Gianfranco staat in de keuken, maar komt al snel even poolshoogte nemen. Ik krijg geen tijd de kaart te bestuderen, want hij doet al meteen een goede aanbeveling: de mix van antipasti. Tja, die antipasti… Ik kan er geen nee tegen zeggen. We krijgen drie langwerpige borden vol lekkers, de prachtige presentatie is opvallend. Op het eerste bord liggen mijn favoriete vleeswaren als een waar kunstwerk over wijnglazen gedrapeerd: prosciutto, coppa, mortadella, spianata. Op het tweede bord dunne plakjes kalfsvlees met tonijnsaus (vitello tonnato) en in zout gemarineerde rosbief met wat citroen erover. Het derde bord is voor de visliefhebber: ansjovis, sardientjes, zalm en krabsalade met limoncello! Ook de gebruikelijke bruschetta ontbreekt niet.
Spektakel aan tafel
Ineens zie ik de ober voorbijkomen met een enorme Parmezaanse kaas op een karretje. Wat gaat daar gebeuren? Hij giet er wat alcohol overheen en zet de vlam erin. Vervolgens schuift hij een kluwen spaghetti in de kaasvorm en draait die er lekker doorheen. De gesmolten parmigiano kleeft er onverbiddelijk aan vast en ik ben onder de indruk. Dat wil ik ook! De pasta parmigiano, zoals die hier op de kaart staat, blijkt te zijn voorzien van zongedroogde tomaten en garnalen. En dus dat jasje van gesmolten Parmezaanse kaas. Heftig, maar zeer smaakvol. Een aangename verrassing.
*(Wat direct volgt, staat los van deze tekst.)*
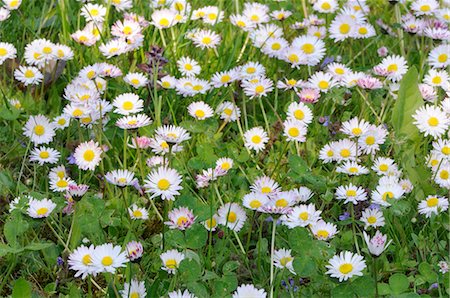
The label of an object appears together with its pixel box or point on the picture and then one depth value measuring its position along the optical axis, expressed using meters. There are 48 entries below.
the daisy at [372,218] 2.11
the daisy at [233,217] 2.11
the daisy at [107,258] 1.82
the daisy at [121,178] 2.16
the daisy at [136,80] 2.60
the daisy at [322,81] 2.64
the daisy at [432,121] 2.41
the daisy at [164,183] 2.09
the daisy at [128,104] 2.46
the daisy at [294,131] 2.38
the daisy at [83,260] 1.84
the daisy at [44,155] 2.39
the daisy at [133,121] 2.28
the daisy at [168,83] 2.63
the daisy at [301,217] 2.04
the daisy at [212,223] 2.05
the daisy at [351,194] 2.14
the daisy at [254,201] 2.06
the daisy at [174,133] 2.27
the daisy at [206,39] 2.87
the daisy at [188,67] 2.75
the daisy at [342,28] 2.93
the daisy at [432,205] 2.13
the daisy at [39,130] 2.45
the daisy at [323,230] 2.00
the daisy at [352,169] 2.23
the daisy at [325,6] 3.11
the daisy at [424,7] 2.99
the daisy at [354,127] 2.38
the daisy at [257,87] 2.59
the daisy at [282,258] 1.95
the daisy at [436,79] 2.64
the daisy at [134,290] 1.85
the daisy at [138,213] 2.14
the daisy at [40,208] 2.08
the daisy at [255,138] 2.46
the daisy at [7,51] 2.69
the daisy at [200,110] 2.54
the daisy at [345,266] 1.86
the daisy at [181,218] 1.99
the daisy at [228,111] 2.59
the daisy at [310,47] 2.78
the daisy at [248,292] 1.79
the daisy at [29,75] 2.67
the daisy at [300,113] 2.47
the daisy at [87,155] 2.32
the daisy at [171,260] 1.89
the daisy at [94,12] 2.95
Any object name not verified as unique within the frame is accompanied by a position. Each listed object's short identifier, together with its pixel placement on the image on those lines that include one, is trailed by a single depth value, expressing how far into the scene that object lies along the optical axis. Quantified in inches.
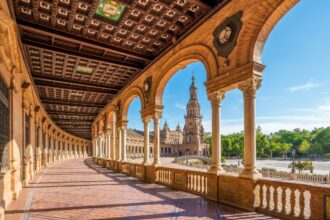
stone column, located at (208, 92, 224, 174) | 313.0
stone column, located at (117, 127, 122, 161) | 699.4
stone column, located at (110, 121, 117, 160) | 789.9
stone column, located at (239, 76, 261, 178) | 263.7
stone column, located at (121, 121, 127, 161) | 675.9
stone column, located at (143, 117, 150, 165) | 517.0
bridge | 2384.5
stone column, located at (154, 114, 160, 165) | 480.1
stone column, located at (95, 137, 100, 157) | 1176.3
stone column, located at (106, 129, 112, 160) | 888.3
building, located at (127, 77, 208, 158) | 3085.4
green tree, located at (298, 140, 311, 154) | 3585.1
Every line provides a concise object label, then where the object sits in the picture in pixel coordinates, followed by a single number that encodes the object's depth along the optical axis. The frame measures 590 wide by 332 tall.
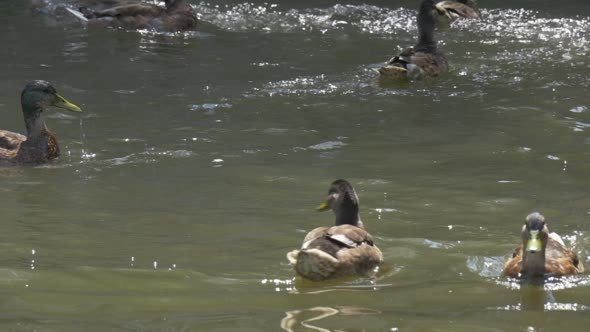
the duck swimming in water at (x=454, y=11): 18.73
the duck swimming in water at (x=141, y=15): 18.91
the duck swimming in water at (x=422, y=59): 14.77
Mijn tafelgenoten gaan voor de vis, maar willen wel allemaal proeven. Hun oordeel: buonissima! We bestellen er een lekkere fles wit bij, Sardijnse Vermentino. Had ik al gezegd dat Gianfranco van Sardinië komt?
Veteraan onder de Italiaanse restaurateurs
Wanneer ik mijn camera tevoorschijn haal om wat foto’s te schieten, wordt het personeel wat achterdochtig. Ze hadden me ook al zien schrijven, dus vanachter de bar hoor ik ze giornalista, giornalista fluisteren.
Ik besluit me maar kenbaar te maken en Gianfranco eens aan de tand te voelen over zijn benoeming tot beste Italiaans restaurant. Wat vindt hij eigenlijk van zijn erkenning op De Buik? ‘Een mooie beloning voor het harde werken.’ Hij is al sinds 1979 in Nederland. Zijn eerste restaurant was Isola Bella in de Witte de Withstraat (waar nu Opa zit), later had hij La Lanterna in Vlaardingen. Toen hij na een aantal jaar pauze de mogelijkheid kreeg om in Schiebroek een pand over te nemen, voelde hij dat het goed zat.
We babbelen nog wat over Italië, over Sardinië. Italianen onder elkaar raken nooit uitgepraat over hun land. We krijgen een lekkere sgroppino toe en nemen met een voldaan gevoel afscheid. Een arrivederci, want hier komen we zeker nog een keer terug. Dan willen we ook de pizza weleens proeven. Volgens Gianfranco heeft hij een verrassend goede pizzabakker in de keuken staan. Ik ben benieuwd…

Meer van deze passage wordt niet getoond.